Schlafen verboten

Um noch einmal auf diese Nessun-Dorma-Geschichte zu sprechen zu kommen. Dabei handelt es sich ja um ein ebenso gewaltiges wie dramatisches Stückchen Musik. Das ganze ist Teil der Oper Turandot von Puccini. Und es geht darum, dass in Peking schlafen verboten ist. Das wir da nämlich einfach so von oben angeordnet, weil ein Großereignis bevorsteht. Da fallen einem natürlich Parallelen zur tagesaktuellen Agenda bevorstehender Großveranstaltungen ein. Auch jetzt gelten in Peking ganz besondere Regeln, um nicht zu sagen: Noch mehr besondere Regeln als ohnehin schon.

Kurz vor Beginn der Olympischen Spiele in Peking am 8. August hat China vielen Firmen in und um Peking einen Produktionsstopp auferlegt. Davon sind in- und ausländische Betriebe betroffen, einige haben nun aber wohl doch noch eine Ausnahmegenehmigung erhalten. Außerdem gelten Fahrverbote. Und Algen sind auch verboten. Ziel: Saubere Luft bzw. schiffbares Wasser für die Athleten. Das klingt putzig, ist es aber nur auf den ersten Blick und verlangt der Bevölkerung zusätzliche Einschränkungen ab. Mit den Freiheiten in China ist es oft nicht weit her.

Das kennen Kulturbeflissene hierzulande auch aus Theatern und Opernhäusern – alle anderen lesen das zum Beispiel bei wikipedia. Also: Höchste Dramatik auf der Bühne. Es gibt da einen Prinzen Kalaf, der das Rätsel der Prinzessin Turandot gelöst hat. Das bedeutet für ih: Jackpot: Er darf sie heiraten – aber sie will nicht. Deshalb gewährt er ihr einen letzten Ausweg: Sie kennt nämlich den Namen des Prinzen nicht, wenn sie ihn jedoch bis zum nächsten Morgen herausfindet, dann verzichtet er großzügig auf die Ehe mit der feinen Dame.

Das lässt sich diese nicht noch mal sagen und erlässt kühn einen Befehl, dass jeder in Peking (dem Schauplatz dieser seltsamen Liebesgeschichte) bitteschön nach dem Namen des Prinzen suchen soll. Und wehe, sie erwischt einen beim Pennen, dann werde sie schon dafür sorgen, dass derjenige nie wieder aufwacht. Diese Todesaussicht spornt die Menschen in Peking zu einem Wachbleiben-Marathon an – den Namen findet allerdings trotzdem niemand heraus. Kalaf küsst Turandot nach eiigem aufwühlendem Hin und Her -und siehe da: Dieser Kuss überzeugt dann auch die Prizessin – und plötzlich ist sie doch verliebt und alles wird gut.

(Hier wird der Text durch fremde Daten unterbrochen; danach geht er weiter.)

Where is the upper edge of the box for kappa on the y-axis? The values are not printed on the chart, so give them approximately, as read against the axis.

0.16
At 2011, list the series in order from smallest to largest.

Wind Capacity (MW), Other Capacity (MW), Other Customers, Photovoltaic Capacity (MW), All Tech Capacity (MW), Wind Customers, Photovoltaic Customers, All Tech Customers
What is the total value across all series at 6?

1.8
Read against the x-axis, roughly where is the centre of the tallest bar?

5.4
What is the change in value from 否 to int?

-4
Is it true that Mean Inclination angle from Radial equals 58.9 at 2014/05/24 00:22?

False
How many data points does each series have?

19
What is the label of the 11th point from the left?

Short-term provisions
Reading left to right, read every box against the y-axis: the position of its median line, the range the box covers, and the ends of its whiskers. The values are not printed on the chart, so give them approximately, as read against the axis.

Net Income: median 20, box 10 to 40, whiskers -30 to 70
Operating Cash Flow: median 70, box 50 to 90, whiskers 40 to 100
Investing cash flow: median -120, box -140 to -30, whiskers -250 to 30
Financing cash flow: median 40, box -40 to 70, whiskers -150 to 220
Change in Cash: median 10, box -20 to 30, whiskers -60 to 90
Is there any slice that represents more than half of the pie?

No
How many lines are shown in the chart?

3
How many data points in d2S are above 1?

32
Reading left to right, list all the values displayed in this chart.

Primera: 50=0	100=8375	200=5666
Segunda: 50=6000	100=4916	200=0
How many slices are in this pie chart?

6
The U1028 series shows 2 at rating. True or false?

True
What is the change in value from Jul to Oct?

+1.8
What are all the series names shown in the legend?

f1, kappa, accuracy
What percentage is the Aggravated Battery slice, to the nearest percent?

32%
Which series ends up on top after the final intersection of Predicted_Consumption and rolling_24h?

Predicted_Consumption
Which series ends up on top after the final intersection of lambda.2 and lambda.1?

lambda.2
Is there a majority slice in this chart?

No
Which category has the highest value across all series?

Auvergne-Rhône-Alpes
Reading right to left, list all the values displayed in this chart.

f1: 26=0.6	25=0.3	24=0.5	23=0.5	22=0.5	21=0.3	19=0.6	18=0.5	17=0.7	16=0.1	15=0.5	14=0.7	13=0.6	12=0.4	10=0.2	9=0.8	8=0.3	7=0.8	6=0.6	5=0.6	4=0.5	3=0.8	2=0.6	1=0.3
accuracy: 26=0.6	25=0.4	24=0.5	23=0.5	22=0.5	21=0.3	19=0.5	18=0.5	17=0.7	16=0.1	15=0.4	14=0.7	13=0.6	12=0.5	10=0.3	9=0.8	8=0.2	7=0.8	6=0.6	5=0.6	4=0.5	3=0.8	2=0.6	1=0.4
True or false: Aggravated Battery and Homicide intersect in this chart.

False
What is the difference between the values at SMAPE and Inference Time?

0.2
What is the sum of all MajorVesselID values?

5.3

Auch Kalaf singt in der bekannten Arie, dass niemand schlafen dürfe (“nessun dorma”) – ist sich aber triumphierend sicher, dass sowieso keiner darauf kommt, wer er wirklich ist – und dass er deshalb siegen wird (“Vincerò”).

Vielleicht sollte die chinesische Führung sich öfter mal küssen – dann ginge es dort eventuell etwas entspannter zu und nicht bloß wirtschaftlich bergauf.